You will spend a few years playing catch-up with the other students
Good neuroscience programs have gotten more and more selective in the
past few years. In the program that I attend, I believe that they
typically take 1 student per hundred applicants.
Some schools admit minimally qualified / unqualified applicants.
Beware of graduate schools that pay small stipends that are far below
the current 14-15 thousand average. These schools, often large state
schools, are known for using graduate students as sources of cheap
slave labor, giving their students heavy TA responsibilites on top of
research and flunking out many of their students after several years.
In short, I strongly suggest taking biochem and chemistry courses.
Most schools will not admit you unless you have had these.

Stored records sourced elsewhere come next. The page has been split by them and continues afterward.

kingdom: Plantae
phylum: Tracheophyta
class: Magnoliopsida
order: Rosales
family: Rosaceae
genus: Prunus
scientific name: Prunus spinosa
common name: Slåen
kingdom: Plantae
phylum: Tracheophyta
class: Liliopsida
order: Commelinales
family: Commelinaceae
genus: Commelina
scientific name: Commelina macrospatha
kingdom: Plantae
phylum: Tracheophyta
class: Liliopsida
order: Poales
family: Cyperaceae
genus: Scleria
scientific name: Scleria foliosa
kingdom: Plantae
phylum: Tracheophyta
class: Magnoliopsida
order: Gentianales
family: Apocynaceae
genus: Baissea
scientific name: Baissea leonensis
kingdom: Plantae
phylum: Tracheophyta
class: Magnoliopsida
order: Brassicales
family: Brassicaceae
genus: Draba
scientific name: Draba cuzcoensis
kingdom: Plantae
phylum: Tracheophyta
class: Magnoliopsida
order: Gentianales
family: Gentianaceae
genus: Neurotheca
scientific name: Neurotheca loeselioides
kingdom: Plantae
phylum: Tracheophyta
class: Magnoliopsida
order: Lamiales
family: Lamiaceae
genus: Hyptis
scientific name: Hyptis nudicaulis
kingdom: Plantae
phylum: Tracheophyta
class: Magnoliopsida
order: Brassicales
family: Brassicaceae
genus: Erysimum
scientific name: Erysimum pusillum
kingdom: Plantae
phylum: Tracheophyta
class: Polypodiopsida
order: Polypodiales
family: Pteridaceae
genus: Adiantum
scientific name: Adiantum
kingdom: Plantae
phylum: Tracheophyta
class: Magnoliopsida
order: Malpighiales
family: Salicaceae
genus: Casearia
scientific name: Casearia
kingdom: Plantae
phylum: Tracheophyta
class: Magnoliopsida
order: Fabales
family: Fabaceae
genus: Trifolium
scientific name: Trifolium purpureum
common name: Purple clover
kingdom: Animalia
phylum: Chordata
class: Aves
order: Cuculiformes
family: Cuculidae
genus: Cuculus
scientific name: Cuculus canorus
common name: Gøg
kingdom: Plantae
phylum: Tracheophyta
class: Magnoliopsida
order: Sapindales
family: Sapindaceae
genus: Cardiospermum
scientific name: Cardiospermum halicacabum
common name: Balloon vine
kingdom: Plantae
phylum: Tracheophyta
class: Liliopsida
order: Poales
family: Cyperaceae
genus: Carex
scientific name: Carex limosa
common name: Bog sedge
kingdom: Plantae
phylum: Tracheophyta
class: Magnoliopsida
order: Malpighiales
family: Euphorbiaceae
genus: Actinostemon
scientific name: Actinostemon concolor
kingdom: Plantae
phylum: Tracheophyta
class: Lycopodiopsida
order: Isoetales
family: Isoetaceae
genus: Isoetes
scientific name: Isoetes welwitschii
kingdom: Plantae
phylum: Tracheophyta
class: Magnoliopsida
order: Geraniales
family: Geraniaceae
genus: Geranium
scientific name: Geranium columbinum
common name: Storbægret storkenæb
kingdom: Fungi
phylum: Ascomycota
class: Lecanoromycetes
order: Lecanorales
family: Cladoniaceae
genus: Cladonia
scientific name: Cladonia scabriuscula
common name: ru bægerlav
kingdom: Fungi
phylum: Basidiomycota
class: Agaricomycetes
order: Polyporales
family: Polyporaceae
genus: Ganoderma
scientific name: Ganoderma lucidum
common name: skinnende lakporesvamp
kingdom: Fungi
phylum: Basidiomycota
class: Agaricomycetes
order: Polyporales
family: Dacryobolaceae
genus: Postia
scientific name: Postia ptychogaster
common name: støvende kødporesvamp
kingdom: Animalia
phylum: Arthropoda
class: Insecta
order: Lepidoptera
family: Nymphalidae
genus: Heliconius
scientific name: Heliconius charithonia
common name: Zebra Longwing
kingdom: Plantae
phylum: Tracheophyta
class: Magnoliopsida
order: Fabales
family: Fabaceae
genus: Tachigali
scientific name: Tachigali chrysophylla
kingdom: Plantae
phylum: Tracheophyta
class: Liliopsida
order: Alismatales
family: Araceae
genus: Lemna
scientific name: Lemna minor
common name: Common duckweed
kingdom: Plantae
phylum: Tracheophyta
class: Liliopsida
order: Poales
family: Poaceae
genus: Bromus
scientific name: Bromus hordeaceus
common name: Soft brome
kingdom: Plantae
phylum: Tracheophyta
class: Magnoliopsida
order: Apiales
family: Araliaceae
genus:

Substantially less important are mathematical courses, unless you plan
to do a lot of electrophysiology work on channel function.
>I am also trying to decide how to use a PhD in neuroscience. I am
>extremely interested in the fuction and physiology of the human brain, and
>I am leaning in the direction of neuropharmacology, either research or
Neuroscience is a wonderful field because it is really a
cross-discipline; you can work in essentially any area of science that
you want. The job choices are extremely broad. While you should think
about potential areas that you can go into, you won't have a clear
idea of the areas that you are going to go into until you get to
graduate school and start learning in detail.